TASK GOAL:
Nothing but the lines below from the first through the one with "left elbow: (495, 437)" should appear, printed exactly; please leave pictures out.

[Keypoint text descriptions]
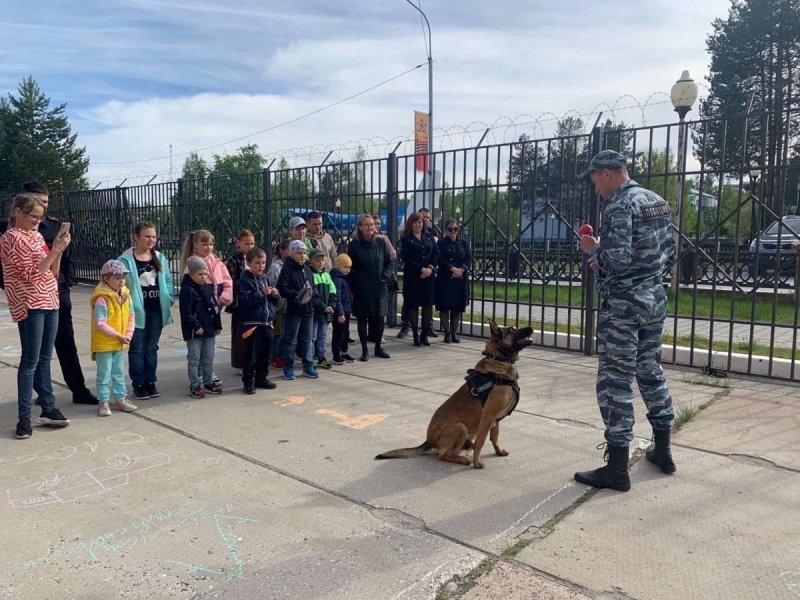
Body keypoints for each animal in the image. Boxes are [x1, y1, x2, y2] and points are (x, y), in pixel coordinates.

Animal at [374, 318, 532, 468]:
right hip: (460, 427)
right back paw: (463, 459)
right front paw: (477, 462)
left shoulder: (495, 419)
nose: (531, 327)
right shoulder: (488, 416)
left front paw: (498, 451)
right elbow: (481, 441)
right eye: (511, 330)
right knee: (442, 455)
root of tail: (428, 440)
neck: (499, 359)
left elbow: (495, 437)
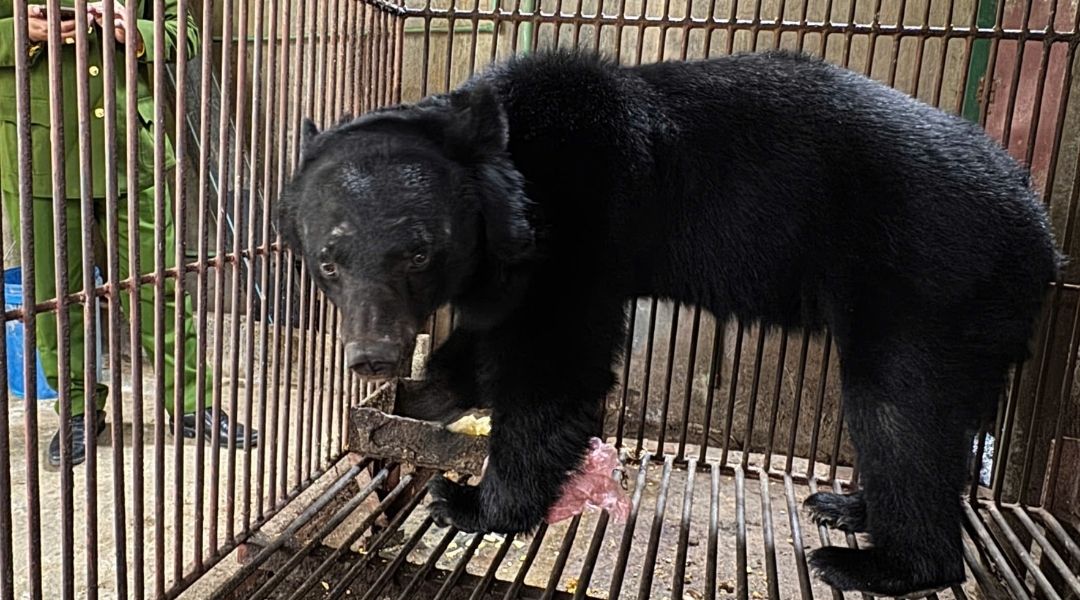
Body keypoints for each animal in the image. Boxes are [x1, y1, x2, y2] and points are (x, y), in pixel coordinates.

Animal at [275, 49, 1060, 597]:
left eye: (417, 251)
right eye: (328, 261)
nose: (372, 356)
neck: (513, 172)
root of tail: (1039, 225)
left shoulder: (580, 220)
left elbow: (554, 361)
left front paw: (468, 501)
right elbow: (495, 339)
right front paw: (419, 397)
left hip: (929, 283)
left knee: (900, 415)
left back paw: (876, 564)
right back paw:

OUTPUT FOR THIS EXERCISE:
Body keypoints for each animal in the image. Boxes are [x1, y1, x2, y2] and points are (x, y), in pixel coordinates.

Animal at [374, 318, 532, 468]:
right hip: (460, 427)
right back paw: (463, 459)
right front paw: (477, 462)
left shoulder: (495, 419)
nose: (531, 327)
right shoulder: (488, 416)
left front paw: (498, 451)
right elbow: (481, 441)
right eye: (511, 330)
right knee: (442, 455)
root of tail: (428, 440)
neck: (499, 359)
left elbow: (495, 437)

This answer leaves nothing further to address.